Saturday, March 19, 2011

The internet has a mandate to embrace my cooking skills, or at least let me talk about them

One of the most irritating of the democratizing aspects of the internet is the abounding and unapologetic celebration of mediocrity.  Typos, half-baked business models, self-serving antagonisms in comment sections - - all of this flourishes in the blogosphere, a forum that lends expert status to Joe Schmo and consequently delegitimizes even the most informed analytic source.

From this circus has come a spate of food-related content, all of which irrationally pisses me off.  (Except for the time my article on bagels was the second-most read article on NolaDefender.com for like four months...huzzah for me and bagels!)

It's not that I don't care about food - I think actually it plays a much too important role in my emotional life - but that I frankly do not give a shit about what other people are cooking, where they are eating, and especially what they think about all these experiences.

I am glad for the successes of amateur cooks who derive satisfaction from their adventures in home kitchen culinary arts, yet I think it is beyond annoying that an entire literary culture surrounds such banal achievement.  We in the Western oppressor class are in the age of convenience; the fact that we even know how to nourish ourselves is treated as a source of delight and self-congratulation.

__Given entries__

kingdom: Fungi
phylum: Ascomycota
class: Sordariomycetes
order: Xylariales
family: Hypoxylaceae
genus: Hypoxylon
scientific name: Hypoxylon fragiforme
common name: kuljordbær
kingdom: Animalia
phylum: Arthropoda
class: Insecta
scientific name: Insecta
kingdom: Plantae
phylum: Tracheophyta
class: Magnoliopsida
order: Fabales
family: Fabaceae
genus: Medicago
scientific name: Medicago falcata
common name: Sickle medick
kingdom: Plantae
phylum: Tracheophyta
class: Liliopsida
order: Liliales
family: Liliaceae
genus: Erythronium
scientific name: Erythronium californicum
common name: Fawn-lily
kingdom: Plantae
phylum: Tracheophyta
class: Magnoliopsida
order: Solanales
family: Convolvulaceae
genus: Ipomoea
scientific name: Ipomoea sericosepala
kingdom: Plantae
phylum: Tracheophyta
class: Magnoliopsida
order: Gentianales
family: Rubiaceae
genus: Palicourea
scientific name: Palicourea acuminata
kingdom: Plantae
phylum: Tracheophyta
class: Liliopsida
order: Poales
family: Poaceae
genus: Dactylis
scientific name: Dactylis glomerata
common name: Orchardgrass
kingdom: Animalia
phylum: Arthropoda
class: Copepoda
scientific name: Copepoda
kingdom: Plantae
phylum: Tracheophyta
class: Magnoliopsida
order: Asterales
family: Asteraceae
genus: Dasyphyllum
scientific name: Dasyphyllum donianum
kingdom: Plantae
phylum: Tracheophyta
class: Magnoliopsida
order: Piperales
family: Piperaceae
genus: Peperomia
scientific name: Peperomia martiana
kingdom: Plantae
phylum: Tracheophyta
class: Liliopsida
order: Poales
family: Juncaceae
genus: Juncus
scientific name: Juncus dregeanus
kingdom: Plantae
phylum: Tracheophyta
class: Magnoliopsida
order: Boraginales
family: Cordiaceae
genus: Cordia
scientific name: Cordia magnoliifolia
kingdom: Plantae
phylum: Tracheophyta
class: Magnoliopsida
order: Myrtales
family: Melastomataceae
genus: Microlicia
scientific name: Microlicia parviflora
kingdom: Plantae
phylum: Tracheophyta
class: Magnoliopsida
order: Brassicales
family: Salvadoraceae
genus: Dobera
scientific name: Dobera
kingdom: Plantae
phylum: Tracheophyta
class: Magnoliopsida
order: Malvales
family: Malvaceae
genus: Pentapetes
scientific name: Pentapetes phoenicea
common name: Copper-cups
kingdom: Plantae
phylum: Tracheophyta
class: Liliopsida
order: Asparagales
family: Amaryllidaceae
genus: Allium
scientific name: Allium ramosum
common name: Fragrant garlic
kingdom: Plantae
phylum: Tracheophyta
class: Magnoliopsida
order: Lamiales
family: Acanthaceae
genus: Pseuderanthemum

__Tasks and exercises__
1. According to the blog post, what was the author's article about that ranked as the second-most read on NolaDefender.com?
2. Write out the part of the blog post starting with "The internet has" and going on through "informed analytic source.".
The lines above come from a source separate from the blog post.

__Completed exercise__
1. Bagels.

2.
The internet has a mandate to embrace my cooking skills, or at least let me talk about them

One of the most irritating of the democratizing aspects of the internet is the abounding and unapologetic celebration of mediocrity.  Typos, half-baked business models, self-serving antagonisms in comment sections - - all of this flourishes in the blogosphere, a forum that lends expert status to Joe Schmo and consequently delegitimizes even the most informed analytic source.